Europe continues to be a favorite destination for Chinese investors. China’s global outbound investment declined in 2017 for the first time as Beijing enacted capital controls. Chinese FDI in the EU followed the global trend and dropped to EUR 35 billion, a 17% decline compared to 2016. However, the pace of Chinese deal making in Europe is more resilient than in other advanced economies, and state-related investors are staging a comeback.

European FDI in China remains lackluster because of slowing growth and persistent market access hurdles. The level of European FDI in China has hovered around EUR 10 billion per year in the past five years before 2015 and has further declined in 2016 and 2017 to EUR 8 billion per year. Despite promises to level the playing field, European companies continue to face major formal and informal investment restrictions in the Chinese market, especially in sectors with high growth opportunities.

By all available measures, there is a significant gap in investment openness between the EU and China. Chinese investors enjoy one of the most open investment regimes in Europe, with almost unfettered access to all industries. China on the other hand continues to strategically limit access for foreign companies in many sectors and there is rampant informal discrimination against foreign firms.

The lack of investment reciprocity harms European interests. The lack of reciprocity violates fairness principles that the post-WWII economic order was built on. It also is a threat to efficient market allocation of resources, which can cause serious harm for European producers and consumers. Finally, the perception of China as a free rider undermines popular support for economic cooperation with China and for an open, liberal economic order in Western democracies.

Moving toward greater reciprocity is ultimately in China’s own interest: China’s leaders are aware that the current investment barriers not only stoke foreign discontent but are ultimately also detrimental to China’s own economic welfare. Beijing has pledged to level the playing field for foreign investors and it has made some initial progress in removing investment barriers. At the same time, the timeline is unclear and doubts about implementation remain.

A robust bilateral investment agreement with China should be the EU’s priority but success is uncertain. Negotiating a robust bilateral investment treaty with China based on a narrow negative list is the best approach to address reciprocity concerns. However, negotiations are slow and China’s latest track record raises serious doubts about its ability to implement tough reforms.

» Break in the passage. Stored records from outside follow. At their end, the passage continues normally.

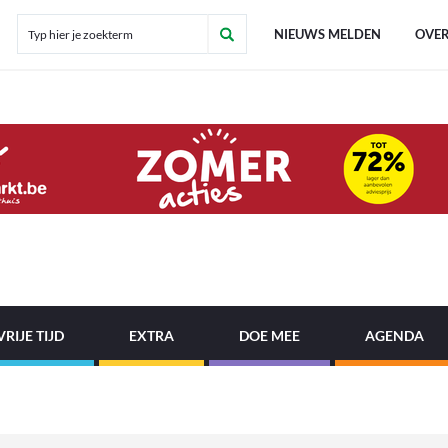
NIEUWS MELDEN
OVER
VRIJE TIJD
EXTRA
DOE MEE
AGENDA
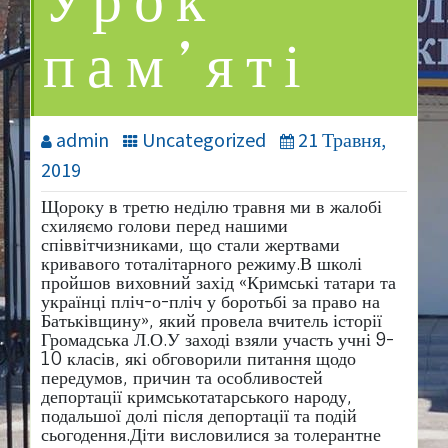
Урок
пам’яті
admin
Uncategorized
21 Травня,
2019
Щороку в третю неділю травня ми в жалобі
схиляємо голови перед нашими
співвітчизниками, що стали жертвами
кривавого тоталітарного режиму.В школі
пройшов виховний захід «Кримські татари та
українці пліч-о-пліч у боротьбі за право на
Батьківщину», який провела вчитель історії
Громадська Л.О.У заході взяли участь учні 9-
10 класів, які обговорили питання щодо
передумов, причин та особливостей
депортації кримськотатарського народу,
подальшої долі після депортації та подій
сьогодення.Діти висловилися за толерантне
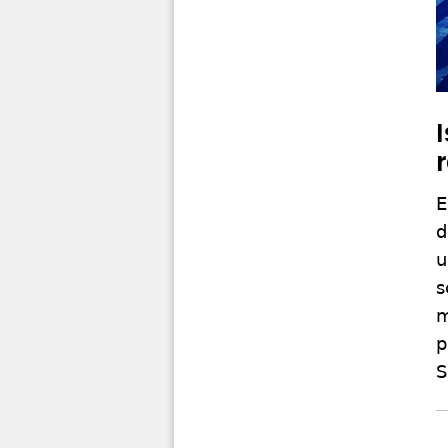
E
d
u
s
m
p
S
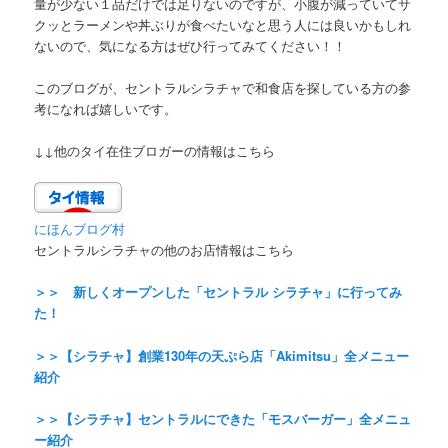
量が少ない１品だけでは足りないのですが、小腹が減っていてサ
クッとラーメンや丼ぶりが食べたいなと思う人には良いかもしれ
ないので、気になる方はぜひ行ってみてください！！
このブログが、セントラルシラチャで和食店を探している方の参
考になれば嬉しいです。
↓↓他のタイ在住ブロガーの情報はこちら
にほんブログ村
セントラルシラチャの
他の
お店情報はこちら
＞＞
新しくオープンした「セントラル シラチャ」に行ってみ
た！
＞＞【シラチャ】創業130年の天ぷら店「Akimitsu」全メニュー
紹介
＞＞【シラチャ】セントラルにできた「モスバーガー」全メニュ
ー紹介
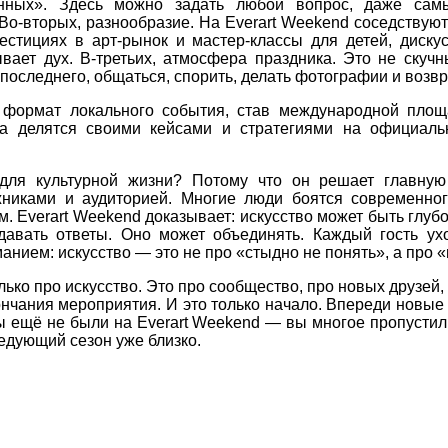
нных». Здесь можно задать любой вопрос, даже сам
 Во-вторых, разнообразие. На Everart Weekend соседствую
вестициях в арт-рынок и мастер-классы для детей, диск
ает дух. В-третьих, атмосфера праздника. Это не скучн
о последнего, общаться, спорить, делать фотографии и возв
формат локального события, став международной площ
та делятся своими кейсами и стратегиями на официаль
для культурной жизни? Потому что он решает главную
никами и аудиторией. Многие люди боятся современного
 Everart Weekend доказывает: искусство может быть глубо
авать ответы. Оно может объединять. Каждый гость ух
анием: искусство — это не про «стыдно не понять», а про «
ько про искусство. Это про сообщество, про новых друзей,
кончания мероприятия. И это только начало. Впереди новы
 ещё не были на Everart Weekend — вы многое пропустили
едующий сезон уже близко.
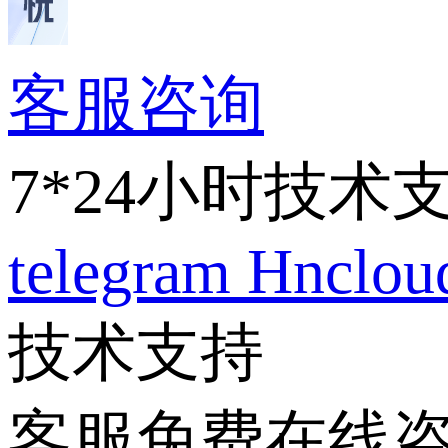
客服咨询
7*24小时技术
telegram
Hnclo
技术支持
客服免费在线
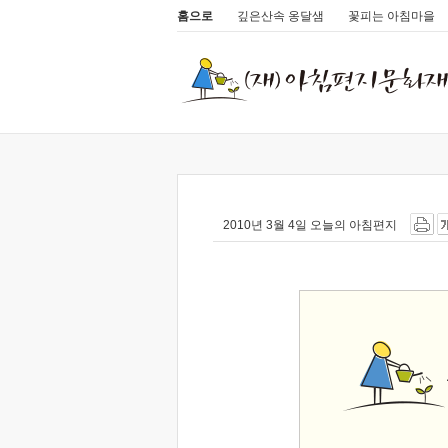
홈으로
깊은산속 옹달샘
꽃피는 아침마을
2010년 3월 4일 오늘의 아침편지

Moreover, a bilateral investment agreement may not be able to fully address concerns about informal discrimination and other post-market entry hurdles for European businesses.

Europe needs strategies to build greater leverage to respond if China continues to drag its feet. Europe should prioritize Chinese upward convergence to EU trade standards in investment openness. At the same time, it needs to expand its toolkit and create additional leverage. Europe should ratchet up pressure to resolve long-standing market access issues; build an efficient and transparent regime that screens foreign acquisitions for security risks; explore new avenues for competition policy that consider asymmetries in market access; and increase coordination with like-minded market economies.